My c-section had complications. I lost quite a bit of blood and came very close to needing a transfusion. When my husband came to see me in recovery, he said my skin was green and I was shaking uncontrollably from the anesthesia. I didn’t get to touch my baby for more than three hours, and when I finally held him, I was in so much pain and so utterly exhausted, I just wanted to hand him back to the nurse.
This is how I became a mother.
I struggled with feelings of disappointment, rage, guilt, failure and anger for months afterwards. I struggled with postpartum depression. One of my closest friends had a baby five months after I did, when my grief was still fresh in my mind. Her pregnancy had not been planned, but was welcomed just the same. She had an all-natural water birth, just as she had hoped for, and I remember sobbing at the perceived injustice of it all. Why did she get to have a natural birth? She wasn’t even sure if she wanted kids in the first place!

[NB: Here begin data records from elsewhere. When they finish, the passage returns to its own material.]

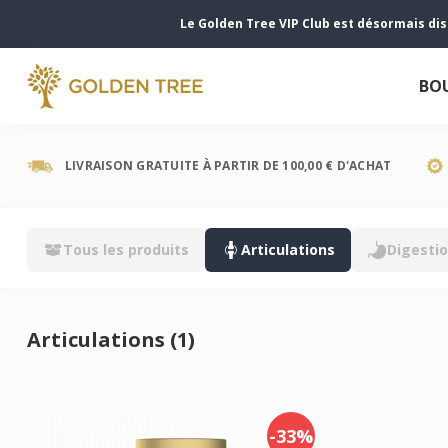
Le Golden Tree VIP Club est désormais di
BO
LIVRAISON GRATUITE À PARTIR DE 100,00 € D'ACHAT
Tous les produits
Articulations
Digestio
Articulations (1)
-33%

I would try to explain how I felt to my friends and other moms, but no one seemed to fully comprehend the depths of my grief. I got a lot of well intentioned, “You and your baby are healthy, that’s all that matters!” Saying this to a mom makes her feel that if she is upset over her birthing experience, she doesn’t appreciate the healthy baby she has. You are made to feel ashamed for grieving over your birth, like you’re ungrateful for the child you have. This couldn’t be farther from the truth.
It is okay to wish for something you didn’t have. This does not make you ungrateful for the healthy child that you have been blessed with. I love my son and I realize how lucky I am to have a healthy child. I know things could have been worse, much worse, but that doesn’t change the fact that there is a deep hole in my heart. A hole that may never completely heal.

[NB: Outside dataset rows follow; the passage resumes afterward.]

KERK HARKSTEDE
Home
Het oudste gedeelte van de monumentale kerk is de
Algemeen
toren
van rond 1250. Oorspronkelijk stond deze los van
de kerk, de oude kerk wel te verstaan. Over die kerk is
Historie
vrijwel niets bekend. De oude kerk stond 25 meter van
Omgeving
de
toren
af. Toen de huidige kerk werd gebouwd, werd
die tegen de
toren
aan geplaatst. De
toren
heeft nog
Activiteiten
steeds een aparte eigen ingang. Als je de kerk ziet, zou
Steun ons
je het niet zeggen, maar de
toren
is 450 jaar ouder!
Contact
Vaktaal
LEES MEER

I believe that is okay to grieve for your lost childbirth experience. In many ways, I actually think it is necessary to grieve. I lost something that meant so much to me, the dream of holding my newborn baby on my chest, the loving glances, the immediate bond you have with your child, and I will never get that back.
So allow yourself to shed some tears, even though your child is healthy, and to be angry that things didn’t turn out the way you had hoped. Only when you purge this grief, guilt, disappointment, and sadness, can you move forward and be the mother you were meant to be.